Когда пришло время поговорить с моим женихом о наших планах на будущее, я заметил знакомую нервозность в моем животе. Последнее, чего я хотел, — это почувствовать такое же осуждение, которое я чувствовал от друзей и незнакомцев. Однако, как оказалось, моя нервозность была напрасной. Мы были на одной волне, когда дело дошло до создания семьи, и это гласило: не определился. Мой жених был благодарен за то, что оставался неуверенным без давления с моей стороны, а я была благодарна за безоговорочную поддержку, о которой я не знала, что мне понадобится в нашей супружеской жизни.

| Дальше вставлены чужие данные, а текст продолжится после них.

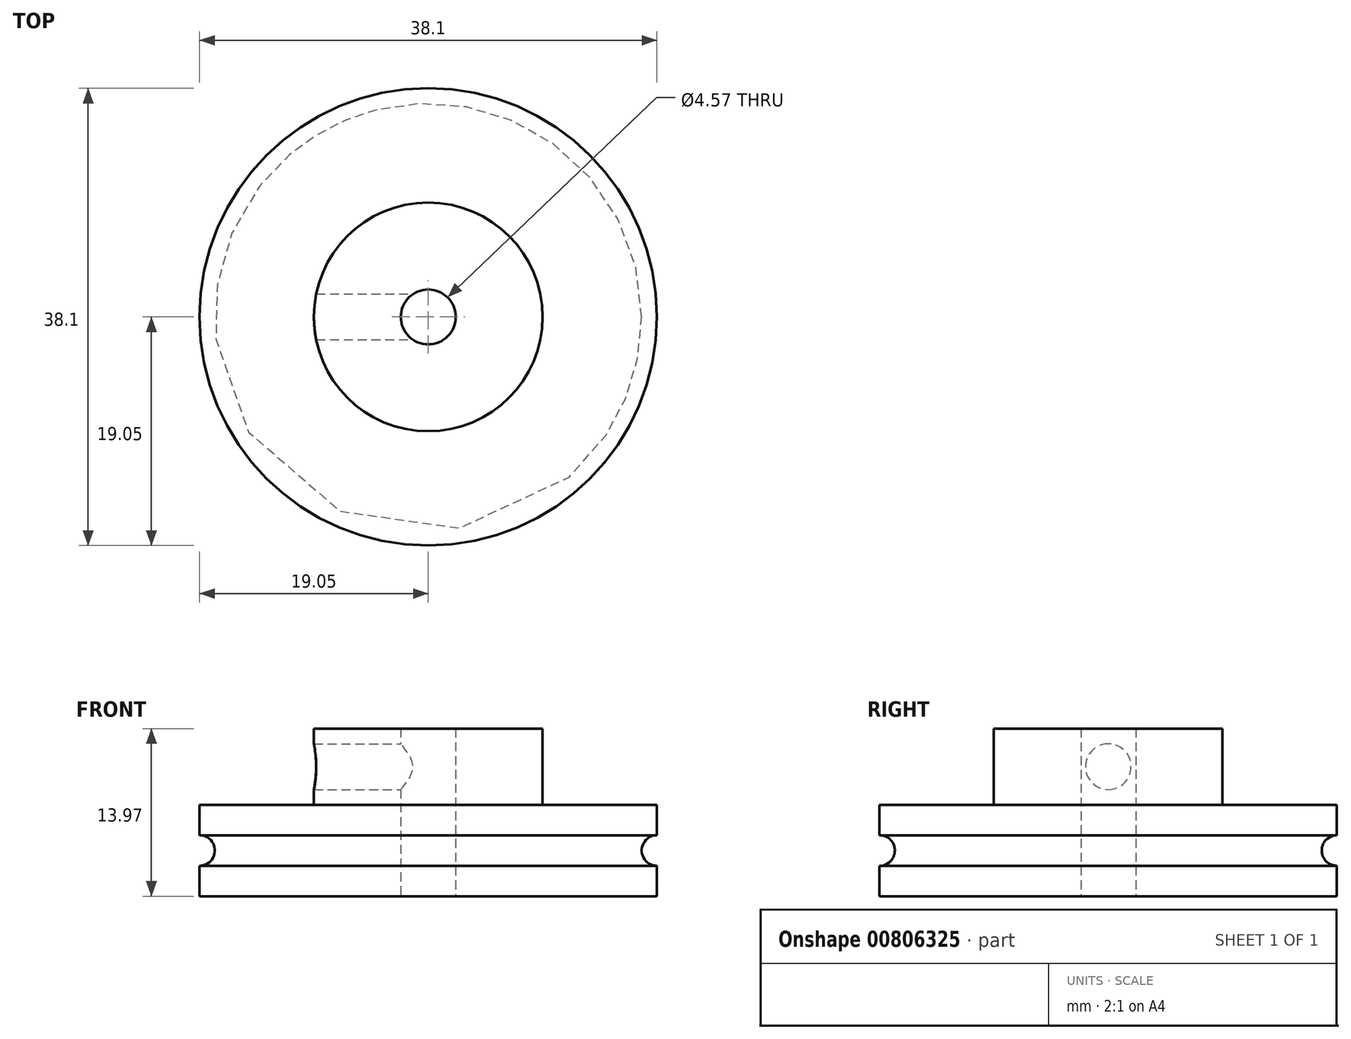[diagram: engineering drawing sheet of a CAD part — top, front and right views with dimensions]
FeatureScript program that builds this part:
annotation { "Feature Type Name" : "Feature", "Feature Type Description" : "" }
export const myFeature = defineFeature(function(context is Context, id is Id, definition is map)
    precondition{}
    {
        {
            var Q0;
            Q0=qCreatedBy(makeId("Top.planeOp"),FACE);
            var sketch = newSketch(context, id + "F0", { "sketchPlane" : qUnion([Q0])});
            skCircle(sketch, "E0", {"center": v(0, 0) * mm, "radius": 19.05 * mm});
            skSolve(sketch);
        }
        {
            var Q0;
            Q0=makeQuery(id+"F0.imprint","IMPRINT",FACE,{"disambiguationData":[TD([[makeQuery(id+"F0.imprint","IMPRINT",EDGE,{"derivedFrom":sQuery(id+"F0.wireOp",EDGE,"E0")}),1.0]])]});
            extrude(context, id + "F1", {"entities" : qUnion([Q0]), "depth" : 7.62 * mm, "offsetDistance" : 25.4 * mm});
        }
        {
            var Q0;
            Q0=makeQuery(id+"F1.opExtrude","CAP_FACE",FACE,{"disambiguationData":[OSD([sQuery(id+"F0.wireOp",EDGE,"E0")])],"isStart":false});
            var sketch = newSketch(context, id + "F2", { "sketchPlane" : qUnion([Q0])});
            skCircle(sketch, "E1", {"center": v(0, 0) * mm, "radius": 9.53 * mm});
            skSolve(sketch);
        }
        {
            var Q0;
            Q0=makeQuery(id+"F2.imprint","IMPRINT",FACE,{"disambiguationData":[TD([[makeQuery(id+"F2.imprint","IMPRINT",EDGE,{"derivedFrom":sQuery(id+"F2.wireOp",EDGE,"E1")}),1.0]])]});
            extrude(context, id + "F3", {"entities" : qUnion([Q0]), "operationType" : NewBodyOperationType.ADD, "depth" : 6.35 * mm, "offsetDistance" : 25.4 * mm});
        }
        {
            var Q0;
            Q0=qCreatedBy(makeId("Right.planeOp"),FACE);
            var sketch = newSketch(context, id + "F4", { "sketchPlane" : qUnion([Q0])});
            skCircle(sketch, "E2", {"center": v(0, 10.8) * mm, "radius": 1.9 * mm});
            skSolve(sketch);
        }
        {
            var Q0;
            Q0 = qSketchRegion(id + "F4", true);
            extrude(context, id + "F5", {"entities" : qUnion([Q0]), "operationType" : NewBodyOperationType.REMOVE, "oppositeDirection" : true, "depth" : 25.4 * mm, "offsetDistance" : 25.4 * mm});
        }
        {
            var Q0;
            Q0=makeQuery(id+"F1.opExtrude","CAP_FACE",FACE,{"disambiguationData":[OSD([sQuery(id+"F0.wireOp",EDGE,"E0")])],"isStart":true});
            var sketch = newSketch(context, id + "F6", { "sketchPlane" : qUnion([Q0])});
            skCircle(sketch, "E3", {"center": v(0, 0) * mm, "radius": 2.29 * mm});
            skSolve(sketch);
        }
        {
            var Q0;
            Q0=makeQuery(id+"F6.imprint","IMPRINT",FACE,{"disambiguationData":[TD([[makeQuery(id+"F6.imprint","IMPRINT",EDGE,{"derivedFrom":sQuery(id+"F6.wireOp",EDGE,"E3")}),1.0]])]});
            extrude(context, id + "F7", {"entities" : qUnion([Q0]), "operationType" : NewBodyOperationType.REMOVE, "oppositeDirection" : true, "depth" : 101.6 * mm, "offsetDistance" : 25.4 * mm});
        }
        {
            var Q0;
            Q0=qCreatedBy(makeId("Right.planeOp"),FACE);
            var sketch = newSketch(context, id + "F8", { "sketchPlane" : qUnion([Q0])});
            skCircle(sketch, "E4", {"center": v(-19.05, 3.81) * mm, "radius": 1.27 * mm});
            skSolve(sketch);
        }
        {
            var Q0;
            Q0=makeQuery(id+"F8.imprint","IMPRINT",FACE,{"disambiguationData":[TD([[makeQuery(id+"F8.imprint","IMPRINT",EDGE,{"derivedFrom":sQuery(id+"F8.wireOp",EDGE,"E4")}),1.0]])]});
            var Q1;
            Q1=makeQuery(id+"F3.opExtrude","CAP_EDGE",EDGE,{"disambiguationData":[OSD([sQuery(id+"F2.wireOp",EDGE,"E1")])],"isStart":false});
            revolve(context, id + "F9", {"operationType" : NewBodyOperationType.REMOVE, "surfaceOperationType" : NewSurfaceOperationType.NEW, "entities" : qUnion([Q0]), "axis" : qUnion([Q1]), "revolveType" : RevolveType.FULL, "oppositeDirection" : true});
        }
    });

После того, как я женился, я ожидал, что будут проблемы, с которыми мне придется справляться, например, как удержать моего партнера от того, чтобы взять все покрывала или кто будет чистить туалет. Однако я не ожидал, что почувствую такое давление, связанное с продолжением рода. Эта странность началась с того, что мой почтовый ящик приносил мне огромное количество вины в виде рекламы детских товаров. Видимо, моим очевидным следующим шагом после того, как я стал замужней дамой, было немедленное забеременеть. Меня раздражало, когда я запихивала детские купоны, рекламу и журналы в мусорную корзину.
— Ты только что женился, да? Когда ты забеременеешь?» — взволнованно спросила моя соседка, пока я тащил свой мусор к обочине.
Моя верхняя губа покрылась потом. Я улыбнулась и дала свой стандартный «нерешительный» ответ. Если раньше этот вопрос мог вызвать у меня чувство неуверенности, то теперь он вызывал глубокое сопротивление. Я хотел иметь свободу делать свой собственный выбор, когда дело дошло до создания семьи, но все эти ожидания заставляли меня чувствовать себя в ловушке одного образа мыслей — всех остальных. Давление на меня усилилось, чтобы я вступила в предполагаемую женскую роль мамы, и это вызвало во мне тихий бунт.
Хотя бунтарство никогда не было для меня настоящим испытанием (я даже никогда не делала заметки в классе), мой личный бунт против материнства длился 8 лет моего брака. Мне нужно было пространство, чтобы обработать то, что я действительно хотел. Младенцы никогда не переставали меня нервировать, но когда мои близкие друзья стали мамами, я почувствовала нечто большее, чем пот на ладонях. Я был очарован глубокой любовью и связью, которую они разделяли со своими детьми.
— Ты хочешь подержать ее? — спросил мой лучший друг.
«Я в порядке, — начал я, — мне нравится смотреть, как ты держишь своего ребенка». И это была правда. У меня кружилась голова не от ребенка, а от любви, которую мои подруги-матери разделили со своим ребенком.
Это заняло некоторое время, но я много работал, чтобы заставить замолчать все эти посторонние голоса и мнения, чтобы я мог решить, чего я действительно хочу. Открытие моего дневника и множество разговоров с мужем помогли этому процессу. И вот однажды на обеих наших страницах было написано: Решил. Мы почувствовали побуждение создать семью.
Придя к материнству на своих собственных условиях, а не потому, что общество или моя ближайшая соседка ожидали этого от меня, открылось мое сердце для такой возможности. То, что я стала матерью для моего сына, углубило мои эмоции положительными способами, которые я все еще переживаю. И когда я смотрю на своего ребенка, я без сомнения понимаю, что быть его мамой было лучшим выбором, который я когда-либо делала. Как оказалось, к материнству меня звали не яичники, а сердце.